Exercise goal - Report only how many lines of the records contain the word "down".

Entries supplied -
------------------------------
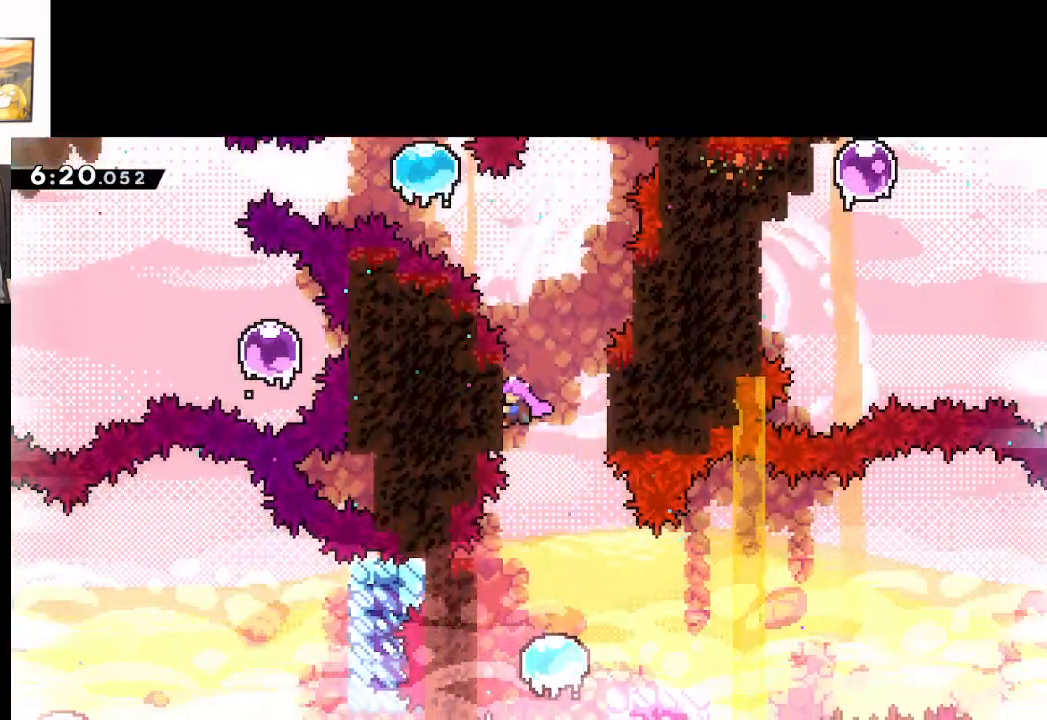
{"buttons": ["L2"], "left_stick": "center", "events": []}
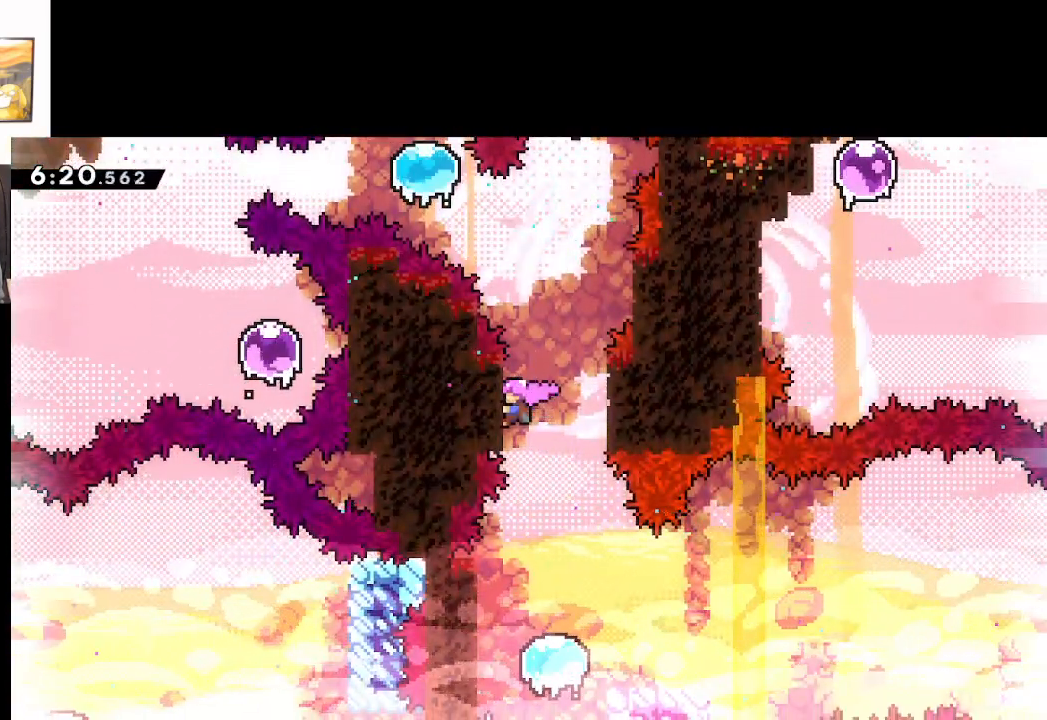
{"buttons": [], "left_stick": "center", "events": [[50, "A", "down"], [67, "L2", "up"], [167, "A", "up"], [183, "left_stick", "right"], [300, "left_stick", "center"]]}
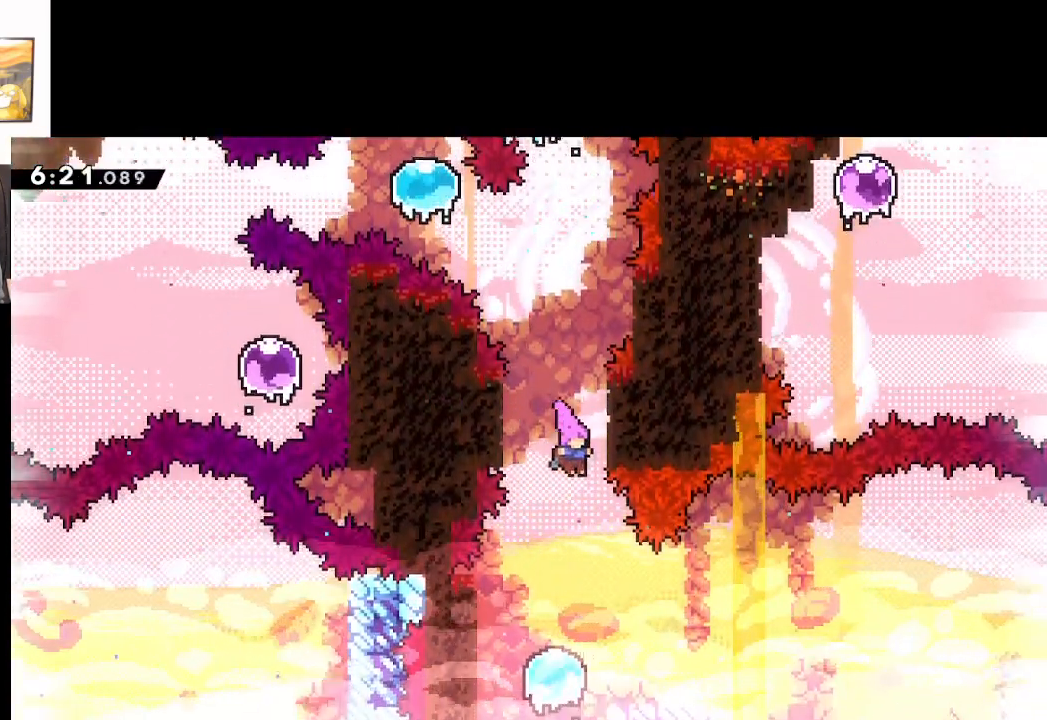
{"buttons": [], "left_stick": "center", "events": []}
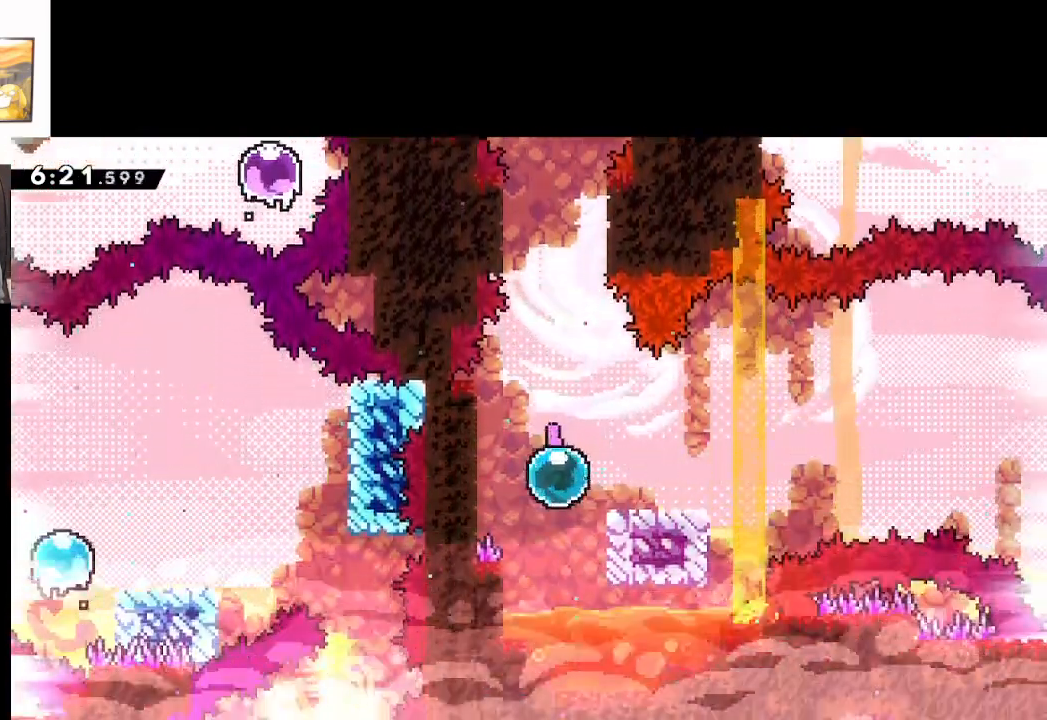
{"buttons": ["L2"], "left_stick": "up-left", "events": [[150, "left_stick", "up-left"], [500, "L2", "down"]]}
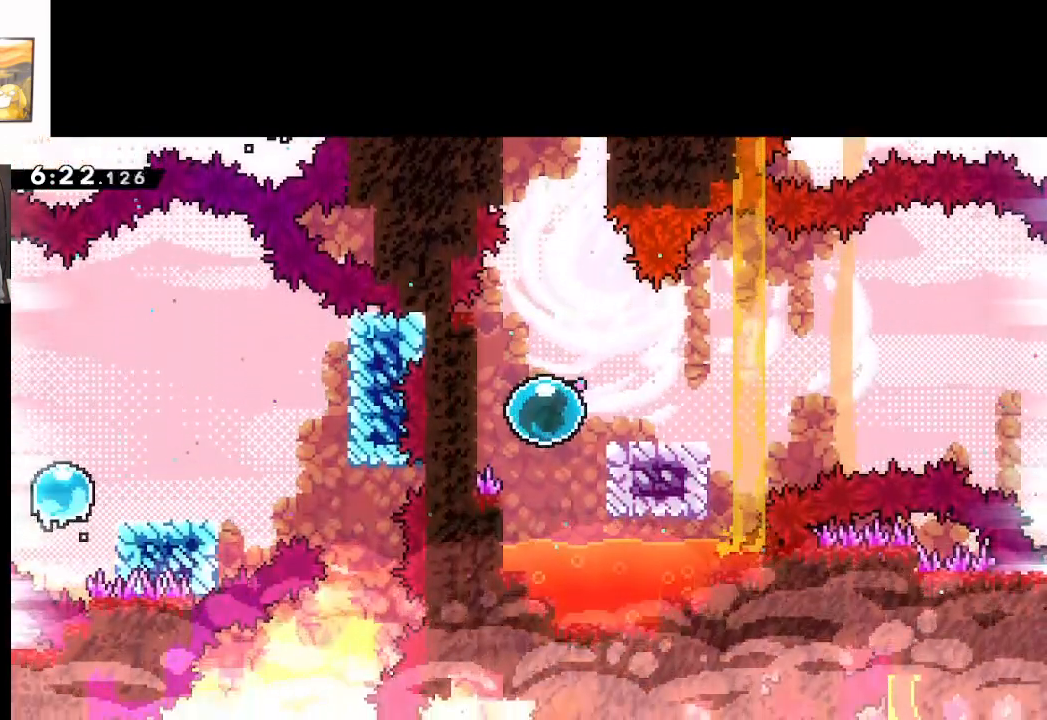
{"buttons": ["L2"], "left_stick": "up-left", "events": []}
------------------------------
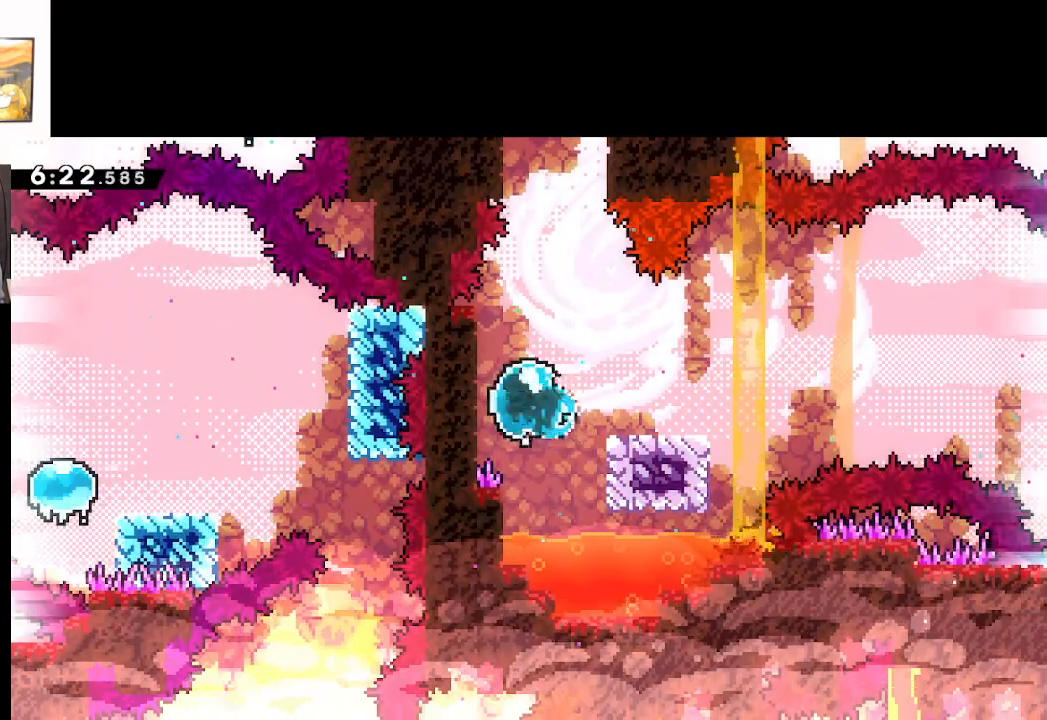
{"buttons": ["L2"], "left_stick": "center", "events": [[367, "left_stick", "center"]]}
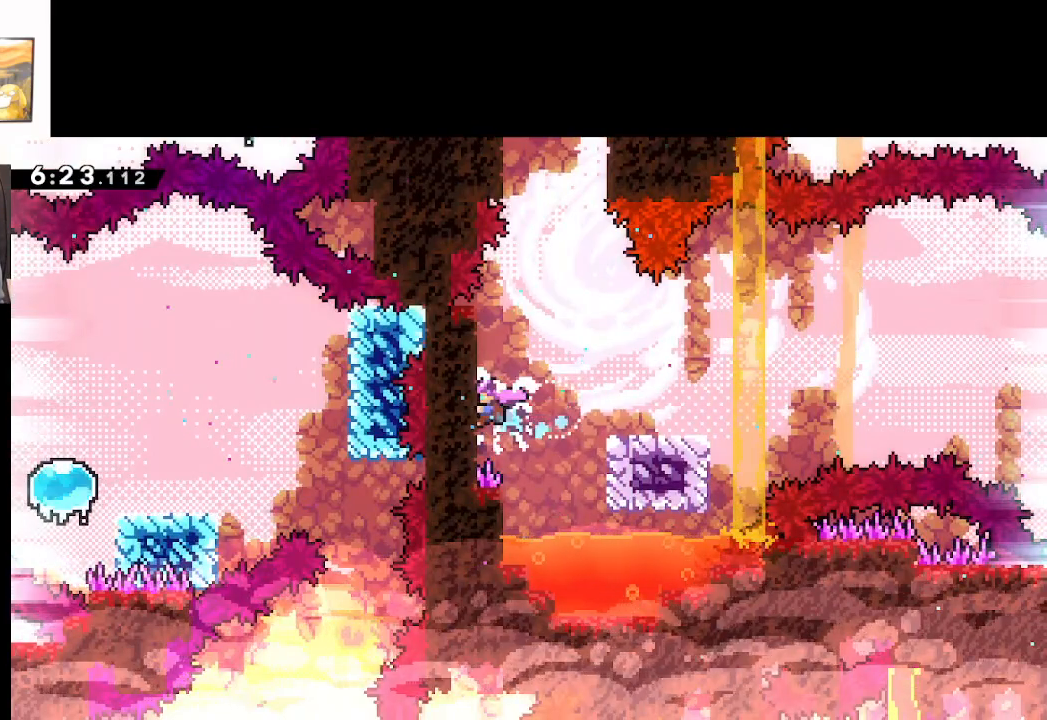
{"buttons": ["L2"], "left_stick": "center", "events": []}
------------------------------
Finished task - 2